**** Input for this task ****
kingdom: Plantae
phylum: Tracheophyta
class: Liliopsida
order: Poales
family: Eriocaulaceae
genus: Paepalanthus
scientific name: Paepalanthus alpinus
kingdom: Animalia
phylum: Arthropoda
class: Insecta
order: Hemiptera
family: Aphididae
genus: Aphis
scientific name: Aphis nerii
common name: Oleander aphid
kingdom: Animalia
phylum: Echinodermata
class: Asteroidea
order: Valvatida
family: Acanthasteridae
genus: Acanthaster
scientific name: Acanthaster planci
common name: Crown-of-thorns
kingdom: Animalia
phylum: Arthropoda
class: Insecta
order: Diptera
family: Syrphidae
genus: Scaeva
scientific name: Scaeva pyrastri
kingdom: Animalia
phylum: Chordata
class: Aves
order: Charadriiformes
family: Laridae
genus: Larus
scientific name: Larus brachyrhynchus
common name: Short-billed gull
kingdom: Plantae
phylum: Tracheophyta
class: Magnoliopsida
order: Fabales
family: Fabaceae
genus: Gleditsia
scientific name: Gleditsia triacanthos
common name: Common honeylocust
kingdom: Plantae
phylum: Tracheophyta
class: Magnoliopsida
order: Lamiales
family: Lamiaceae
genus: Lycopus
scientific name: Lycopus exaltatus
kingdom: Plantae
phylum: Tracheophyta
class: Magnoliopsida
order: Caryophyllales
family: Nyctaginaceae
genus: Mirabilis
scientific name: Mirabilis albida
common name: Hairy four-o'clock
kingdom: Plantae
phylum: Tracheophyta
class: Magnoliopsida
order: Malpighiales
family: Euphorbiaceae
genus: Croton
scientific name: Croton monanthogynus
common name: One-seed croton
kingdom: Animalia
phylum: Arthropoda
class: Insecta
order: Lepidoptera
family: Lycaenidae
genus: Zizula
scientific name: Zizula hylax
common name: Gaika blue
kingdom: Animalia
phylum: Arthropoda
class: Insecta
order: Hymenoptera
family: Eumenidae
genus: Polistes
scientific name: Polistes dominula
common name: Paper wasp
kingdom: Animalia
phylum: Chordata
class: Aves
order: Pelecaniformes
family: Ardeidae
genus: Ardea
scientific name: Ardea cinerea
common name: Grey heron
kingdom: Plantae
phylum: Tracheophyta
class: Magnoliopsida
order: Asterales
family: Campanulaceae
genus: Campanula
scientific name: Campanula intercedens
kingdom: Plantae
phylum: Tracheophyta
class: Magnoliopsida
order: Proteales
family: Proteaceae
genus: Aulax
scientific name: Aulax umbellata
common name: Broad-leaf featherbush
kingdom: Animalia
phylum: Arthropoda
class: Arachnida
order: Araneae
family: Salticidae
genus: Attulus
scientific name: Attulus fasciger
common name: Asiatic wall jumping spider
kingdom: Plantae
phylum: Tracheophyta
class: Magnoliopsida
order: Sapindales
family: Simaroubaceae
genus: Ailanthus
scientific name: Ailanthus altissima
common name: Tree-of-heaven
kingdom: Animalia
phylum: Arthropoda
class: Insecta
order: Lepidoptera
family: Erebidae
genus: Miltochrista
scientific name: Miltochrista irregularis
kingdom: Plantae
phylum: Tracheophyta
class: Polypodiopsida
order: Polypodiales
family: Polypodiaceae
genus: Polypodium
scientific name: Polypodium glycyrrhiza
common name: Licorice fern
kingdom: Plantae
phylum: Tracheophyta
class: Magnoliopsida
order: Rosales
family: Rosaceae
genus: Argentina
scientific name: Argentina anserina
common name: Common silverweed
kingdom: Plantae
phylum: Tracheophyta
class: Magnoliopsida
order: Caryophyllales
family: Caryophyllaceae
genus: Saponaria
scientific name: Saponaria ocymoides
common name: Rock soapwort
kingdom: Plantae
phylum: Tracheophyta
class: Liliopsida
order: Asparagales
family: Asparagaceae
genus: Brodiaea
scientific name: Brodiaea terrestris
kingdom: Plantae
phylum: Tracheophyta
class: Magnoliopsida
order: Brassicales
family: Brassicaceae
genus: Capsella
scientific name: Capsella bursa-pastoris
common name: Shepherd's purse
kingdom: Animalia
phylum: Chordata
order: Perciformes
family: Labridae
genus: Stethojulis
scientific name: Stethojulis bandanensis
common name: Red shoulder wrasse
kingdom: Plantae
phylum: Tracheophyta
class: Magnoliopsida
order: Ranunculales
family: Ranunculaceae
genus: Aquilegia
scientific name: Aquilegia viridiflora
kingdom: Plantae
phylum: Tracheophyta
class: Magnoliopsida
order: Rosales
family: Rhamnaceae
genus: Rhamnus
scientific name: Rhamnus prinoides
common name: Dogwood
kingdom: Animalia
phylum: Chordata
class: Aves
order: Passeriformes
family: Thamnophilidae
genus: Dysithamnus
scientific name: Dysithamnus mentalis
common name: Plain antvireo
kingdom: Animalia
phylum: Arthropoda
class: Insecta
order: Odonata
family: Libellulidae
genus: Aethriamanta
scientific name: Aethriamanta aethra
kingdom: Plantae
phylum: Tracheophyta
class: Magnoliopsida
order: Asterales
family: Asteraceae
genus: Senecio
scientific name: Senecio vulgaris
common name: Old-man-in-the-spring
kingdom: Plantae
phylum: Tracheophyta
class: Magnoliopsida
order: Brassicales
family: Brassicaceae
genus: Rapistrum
****
Exercise objective:
Reproduce the lines of the records verbatim, starting at the line containing "family: Aphididae" and ending at the line containing "family: Fabaceae", with both of those lines included.

Exercise solution:
family: Aphididae
genus: Aphis
scientific name: Aphis nerii
common name: Oleander aphid
kingdom: Animalia
phylum: Echinodermata
class: Asteroidea
order: Valvatida
family: Acanthasteridae
genus: Acanthaster
scientific name: Acanthaster planci
common name: Crown-of-thorns
kingdom: Animalia
phylum: Arthropoda
class: Insecta
order: Diptera
family: Syrphidae
genus: Scaeva
scientific name: Scaeva pyrastri
kingdom: Animalia
phylum: Chordata
class: Aves
order: Charadriiformes
family: Laridae
genus: Larus
scientific name: Larus brachyrhynchus
common name: Short-billed gull
kingdom: Plantae
phylum: Tracheophyta
class: Magnoliopsida
order: Fabales
family: Fabaceae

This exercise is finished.